Collected data
★ ★ ★ ★
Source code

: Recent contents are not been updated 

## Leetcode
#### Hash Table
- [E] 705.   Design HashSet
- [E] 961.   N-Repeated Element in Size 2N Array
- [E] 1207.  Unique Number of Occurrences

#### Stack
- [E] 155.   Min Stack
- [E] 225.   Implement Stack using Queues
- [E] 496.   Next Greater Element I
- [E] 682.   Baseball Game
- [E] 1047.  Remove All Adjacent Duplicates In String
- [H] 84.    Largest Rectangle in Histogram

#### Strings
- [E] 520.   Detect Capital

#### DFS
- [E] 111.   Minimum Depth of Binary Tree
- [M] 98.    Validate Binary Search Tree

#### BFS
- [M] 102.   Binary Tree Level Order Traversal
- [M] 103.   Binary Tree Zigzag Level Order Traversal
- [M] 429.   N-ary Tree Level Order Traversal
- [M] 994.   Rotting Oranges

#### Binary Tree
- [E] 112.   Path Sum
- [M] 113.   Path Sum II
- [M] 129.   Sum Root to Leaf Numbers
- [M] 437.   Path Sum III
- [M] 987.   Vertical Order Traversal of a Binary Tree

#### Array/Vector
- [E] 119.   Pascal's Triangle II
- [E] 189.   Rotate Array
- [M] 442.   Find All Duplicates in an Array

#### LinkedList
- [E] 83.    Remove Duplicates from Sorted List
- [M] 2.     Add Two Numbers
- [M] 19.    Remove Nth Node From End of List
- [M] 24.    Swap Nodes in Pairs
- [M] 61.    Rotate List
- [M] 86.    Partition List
★ ★ ★ ★
From the records above, quote only the lines running from the line with "## Leetcode" to the line with "#### Array/Vector", both lines included.

[Completed task]
## Leetcode
#### Hash Table
- [E] 705.   Design HashSet
- [E] 961.   N-Repeated Element in Size 2N Array
- [E] 1207.  Unique Number of Occurrences

#### Stack
- [E] 155.   Min Stack
- [E] 225.   Implement Stack using Queues
- [E] 496.   Next Greater Element I
- [E] 682.   Baseball Game
- [E] 1047.  Remove All Adjacent Duplicates In String
- [H] 84.    Largest Rectangle in Histogram

#### Strings
- [E] 520.   Detect Capital

#### DFS
- [E] 111.   Minimum Depth of Binary Tree
- [M] 98.    Validate Binary Search Tree

#### BFS
- [M] 102.   Binary Tree Level Order Traversal
- [M] 103.   Binary Tree Zigzag Level Order Traversal
- [M] 429.   N-ary Tree Level Order Traversal
- [M] 994.   Rotting Oranges

#### Binary Tree
- [E] 112.   Path Sum
- [M] 113.   Path Sum II
- [M] 129.   Sum Root to Leaf Numbers
- [M] 437.   Path Sum III
- [M] 987.   Vertical Order Traversal of a Binary Tree

#### Array/Vector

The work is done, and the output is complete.